The air hits us when we clear the doors. Cool, open, thin with early light.

I peel two strips from the lower hem of my shirt and press them against the wounds—thigh first, then the bicep—wrapping each as tight as I can manage one-handed. It costs me. I keep my face still because Hannah’s eyes are open again now, watching me with a careful attention that reminds me of her mother.

“Well.” The voice comes from my left, unhurried and faintly amused. “Look who walked out of there alive.”

Popov. Arms crossed, studying the state of me the way a man studies a deal that’s come in under value.

“Barely,” I say.

His eyes move over me—the makeshift bandaging, the leg that won’t take full weight, the arm hanging at an angle it shouldn’t. “Aslanov?”

“Inside. Alive, for now.”

Something crosses his face—not quite satisfaction, but close. He snaps his fingers once and his two remaining men turn back toward the building without being told. A moment later, the sound of something heavy being dragged across concrete carries out into the morning air.

“Eyes away, Hannah.” I put my working hand up before she can look.

She turns her face into Timur’s side.

Aslanov comes through the doors feet-first, one man gripping each ankle, his body leaving a dark trail across the threshold. What’s left of his face catches the early light in pieces.

“You worked him properly,” Popov observes, with something approaching professional respect. “Didn’t know you had that left in you.”

“Neither did I.”

He almost smiles. Then his hand moves to his jacket.

The gun comes out slowly. He raises it with the unhurried certainty of a man who has been patient for a very long time and has decided that his patience is finished.
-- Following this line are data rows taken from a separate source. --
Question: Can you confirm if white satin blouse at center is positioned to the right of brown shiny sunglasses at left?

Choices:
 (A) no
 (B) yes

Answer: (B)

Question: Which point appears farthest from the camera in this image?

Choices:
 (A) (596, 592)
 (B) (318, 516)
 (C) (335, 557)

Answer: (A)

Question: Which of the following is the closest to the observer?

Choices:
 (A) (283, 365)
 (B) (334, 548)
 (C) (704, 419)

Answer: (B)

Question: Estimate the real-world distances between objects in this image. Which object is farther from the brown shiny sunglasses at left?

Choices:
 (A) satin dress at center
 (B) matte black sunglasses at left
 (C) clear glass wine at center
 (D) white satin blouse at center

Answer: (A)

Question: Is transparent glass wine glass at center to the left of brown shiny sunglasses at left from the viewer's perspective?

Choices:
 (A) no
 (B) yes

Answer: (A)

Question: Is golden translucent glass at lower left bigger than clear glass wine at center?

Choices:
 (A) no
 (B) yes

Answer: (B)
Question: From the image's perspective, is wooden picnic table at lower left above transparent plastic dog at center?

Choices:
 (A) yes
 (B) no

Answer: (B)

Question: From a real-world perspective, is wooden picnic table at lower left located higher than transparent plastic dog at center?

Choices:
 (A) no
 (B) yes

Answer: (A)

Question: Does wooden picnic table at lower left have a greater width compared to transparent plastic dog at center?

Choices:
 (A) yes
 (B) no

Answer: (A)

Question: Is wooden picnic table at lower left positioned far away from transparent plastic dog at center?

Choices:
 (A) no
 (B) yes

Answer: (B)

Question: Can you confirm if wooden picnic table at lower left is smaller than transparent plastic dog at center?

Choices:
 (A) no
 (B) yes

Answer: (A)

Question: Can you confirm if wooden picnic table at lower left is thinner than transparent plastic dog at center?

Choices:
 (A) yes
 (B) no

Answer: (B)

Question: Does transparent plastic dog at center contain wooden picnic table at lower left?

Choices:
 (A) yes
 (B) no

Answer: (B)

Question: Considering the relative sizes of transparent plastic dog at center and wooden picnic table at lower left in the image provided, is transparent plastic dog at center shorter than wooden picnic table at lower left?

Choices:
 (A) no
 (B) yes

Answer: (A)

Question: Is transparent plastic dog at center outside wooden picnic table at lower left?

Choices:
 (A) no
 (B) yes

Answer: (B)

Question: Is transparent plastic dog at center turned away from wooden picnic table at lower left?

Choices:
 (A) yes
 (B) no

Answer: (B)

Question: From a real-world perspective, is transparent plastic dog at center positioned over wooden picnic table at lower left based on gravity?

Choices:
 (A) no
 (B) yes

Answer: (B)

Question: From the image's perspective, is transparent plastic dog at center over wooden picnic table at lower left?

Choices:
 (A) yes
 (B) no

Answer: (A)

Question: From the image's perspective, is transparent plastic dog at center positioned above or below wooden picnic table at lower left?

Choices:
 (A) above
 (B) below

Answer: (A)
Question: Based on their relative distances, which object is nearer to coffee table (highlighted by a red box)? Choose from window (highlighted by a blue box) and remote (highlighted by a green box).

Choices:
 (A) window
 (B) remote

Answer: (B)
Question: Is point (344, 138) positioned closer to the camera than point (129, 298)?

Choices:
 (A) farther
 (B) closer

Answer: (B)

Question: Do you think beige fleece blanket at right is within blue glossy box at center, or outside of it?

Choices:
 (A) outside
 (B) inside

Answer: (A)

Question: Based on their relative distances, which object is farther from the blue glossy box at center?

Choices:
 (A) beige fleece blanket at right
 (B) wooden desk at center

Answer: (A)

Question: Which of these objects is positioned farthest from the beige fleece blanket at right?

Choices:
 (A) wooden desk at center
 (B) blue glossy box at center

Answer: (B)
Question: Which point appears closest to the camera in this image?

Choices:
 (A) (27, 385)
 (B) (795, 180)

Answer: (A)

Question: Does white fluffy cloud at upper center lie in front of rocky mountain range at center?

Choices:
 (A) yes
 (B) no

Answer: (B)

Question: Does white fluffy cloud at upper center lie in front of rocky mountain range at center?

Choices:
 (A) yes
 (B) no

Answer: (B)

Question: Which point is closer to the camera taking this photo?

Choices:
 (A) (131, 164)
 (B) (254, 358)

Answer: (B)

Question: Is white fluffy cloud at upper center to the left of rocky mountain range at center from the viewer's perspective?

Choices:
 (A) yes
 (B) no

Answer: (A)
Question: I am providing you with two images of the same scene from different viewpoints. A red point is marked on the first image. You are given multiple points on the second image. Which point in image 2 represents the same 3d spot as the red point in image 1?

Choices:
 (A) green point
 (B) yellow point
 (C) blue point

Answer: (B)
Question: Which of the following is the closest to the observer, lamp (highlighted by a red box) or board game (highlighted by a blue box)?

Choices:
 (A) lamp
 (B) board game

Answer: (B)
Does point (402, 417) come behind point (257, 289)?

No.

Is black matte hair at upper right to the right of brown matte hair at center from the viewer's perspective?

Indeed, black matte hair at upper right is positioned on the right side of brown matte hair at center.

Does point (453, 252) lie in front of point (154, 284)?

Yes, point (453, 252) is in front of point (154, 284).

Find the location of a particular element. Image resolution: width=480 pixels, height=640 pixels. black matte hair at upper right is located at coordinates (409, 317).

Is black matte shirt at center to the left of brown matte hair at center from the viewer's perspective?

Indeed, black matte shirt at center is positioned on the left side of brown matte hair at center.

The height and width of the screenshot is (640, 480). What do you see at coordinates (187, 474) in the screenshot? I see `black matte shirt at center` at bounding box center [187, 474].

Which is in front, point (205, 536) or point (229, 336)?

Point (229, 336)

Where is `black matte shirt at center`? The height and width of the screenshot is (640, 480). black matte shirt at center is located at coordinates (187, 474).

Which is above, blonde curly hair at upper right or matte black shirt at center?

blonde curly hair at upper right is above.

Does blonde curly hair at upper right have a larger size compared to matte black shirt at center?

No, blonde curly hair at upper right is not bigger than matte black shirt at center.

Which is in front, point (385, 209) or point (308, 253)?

The muzzle closes the distance between us until it’s level with my head, and the morning goes very still around it.

Blyad.

I had considered this possibility.

Considered it, weighed it, and decided the alliance was necessary regardless. That calculation made sense twenty-four hours ago. Standing here now, with two bullet wounds and nothing in my hands and Hannah three feet away watching with her small face gone rigid—the math still holds, but the cost of it is considerably more immediate than I’d accounted for.

I meet Popov’s eyes over the barrel and don’t move. He doesn’t care. What he cares about is taking out the remaining competition.

From the edge of my vision, I see Hannah’s mouth begin to tremble.